The Washington Post pointed out “American Patients First” suggested a number of policy ideas without a specific timeline for implementations. It excluded an idea Trump had previously proposed: “allowing the government to negotiate drug prices on behalf of the Medicare program.” It was silent about allowing Americans to import low-cost prescriptions from other countries like Canada. There was also evidence that some of the ideas spread by the pharmaceutical lobby took root. “Over the past year, drug companies have sought to deflect criticisms of their prices by blaming a secretive tier of middleman industries, such as pharmacy benefit managers that negotiate drug prices, for the role they play in prices.”

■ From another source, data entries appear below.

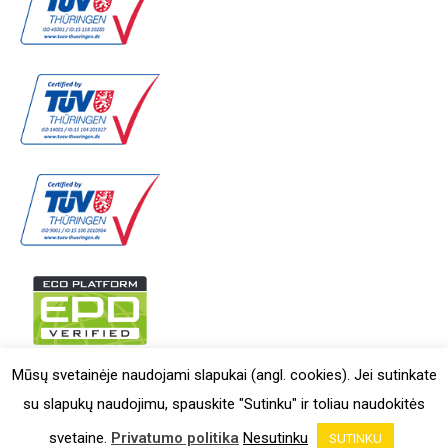
Mūsų svetainėje naudojami slapukai (angl. cookies). Jei sutinkate
su slapukų naudojimu, spauskite "Sutinku" ir toliau naudokitės
RYTERNA ®© 2026
svetaine.
Privatumo politika
Nesutinku
SUTINKU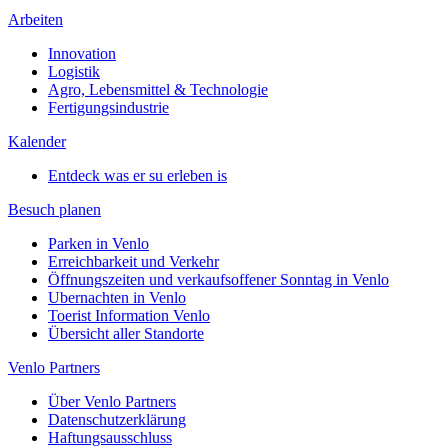
Arbeiten
Innovation
Logistik
Agro, Lebensmittel & Technologie
Fertigungsindustrie
Kalender
Entdeck was er su erleben is
Besuch planen
Parken in Venlo
Erreichbarkeit und Verkehr
Öffnungszeiten und verkaufsoffener Sonntag in Venlo
Ubernachten in Venlo
Toerist Information Venlo
Übersicht aller Standorte
Venlo Partners
Über Venlo Partners
Datenschutzerklärung
Haftungsausschluss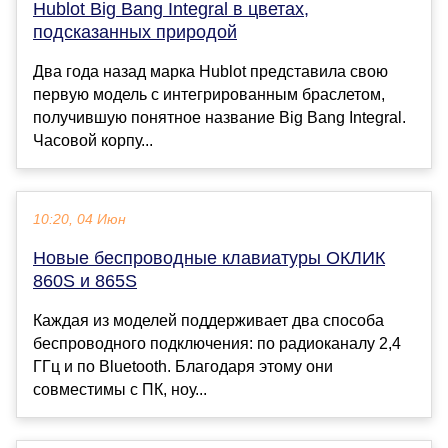
Hublot Big Bang Integral в цветах,
подсказанных природой
Два года назад марка Hublot представила свою
первую модель с интегрированным браслетом,
получившую понятное название Big Bang Integral.
Часовой корпу...
10:20, 04 Июн
Новые беспроводные клавиатуры ОКЛИК
860S и 865S
Каждая из моделей поддерживает два способа
беспроводного подключения: по радиоканалу 2,4
ГГц и по Bluetooth. Благодаря этому они
совместимы с ПК, ноу...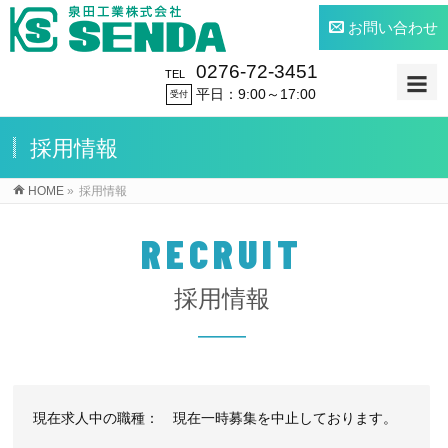
お問い合わせ
0276-72-3451
TEL
平日：9:00～17:00
受付
採用情報
HOME
»
採用情報
RECRUIT
採用情報
現在求人中の職種： 現在一時募集を中止しております。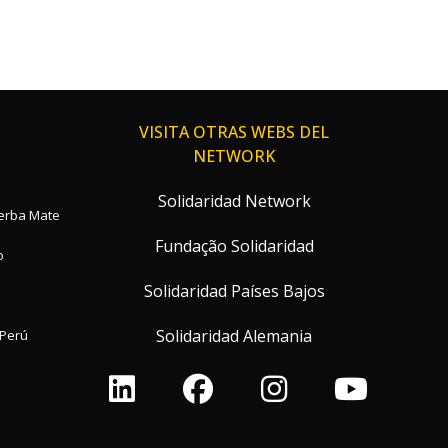
VISITA OTRAS WEBS DEL
NETWORK
Solidaridad Network
Yerba Mate
Fundação Solidaridad
o
Solidaridad Países Bajos
Solidaridad Alemania
Perú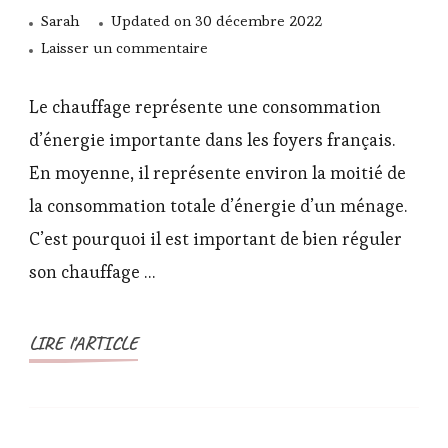
Sarah
Updated on
30 décembre 2022
sur
Laisser un commentaire
Quand
allumer
Le chauffage représente une consommation
son
d’énergie importante dans les foyers français.
chauffage
En moyenne, il représente environ la moitié de
pour
la consommation totale d’énergie d’un ménage.
limiter
son
C’est pourquoi il est important de bien réguler
empreinte
son chauffage …
carbone?
LIRE l'ARTICLE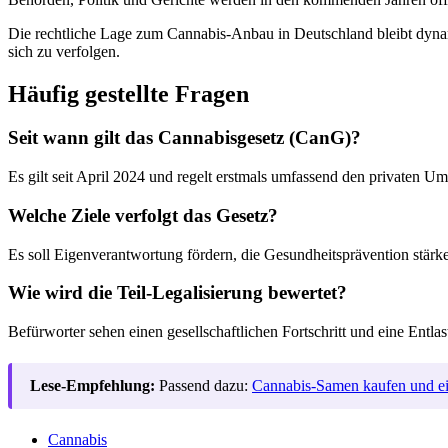
Die rechtliche Lage zum Cannabis-Anbau in Deutschland bleibt dynami
sich zu verfolgen.
Häufig gestellte Fragen
Seit wann gilt das Cannabisgesetz (CanG)?
Es gilt seit April 2024 und regelt erstmals umfassend den privaten 
Welche Ziele verfolgt das Gesetz?
Es soll Eigenverantwortung fördern, die Gesundheitsprävention stärke
Wie wird die Teil-Legalisierung bewertet?
Befürworter sehen einen gesellschaftlichen Fortschritt und eine Entl
Lese-Empfehlung:
Passend dazu:
Cannabis-Samen kaufen und ein
Cannabis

In addition to turning away from drug companies to condemn the “middleman” of PBMs—pharmacy-benefit managers—President Trump said he would make it a priority to stop foreign countries from getting drastically lower prices than in the U.S. Yet there isn’t a clear path to see that an increase in foreign prices would offset U.S. drug prices. Allan Coukell from the Pew Charitable Trusts commented: “I haven’t seen so far any manufacturers stepping forward to say how much they would lower prices in the U.S. if the U.K. and Germany paid more.” Rachel Sachs, an associate professor of law at Washington University School of Law, said: “With all the buildup the administration has given it, the president’s speech was deeply underwhelming. There is very little new in the administration’s plan, and little if anything that will make a difference in the near future, as the president has promised.” Gerard Anderson, a professor at John Hopkins Bloomberg School of Public Health, said: “He diagnosed the problems very well, and just didn’t have a solution.”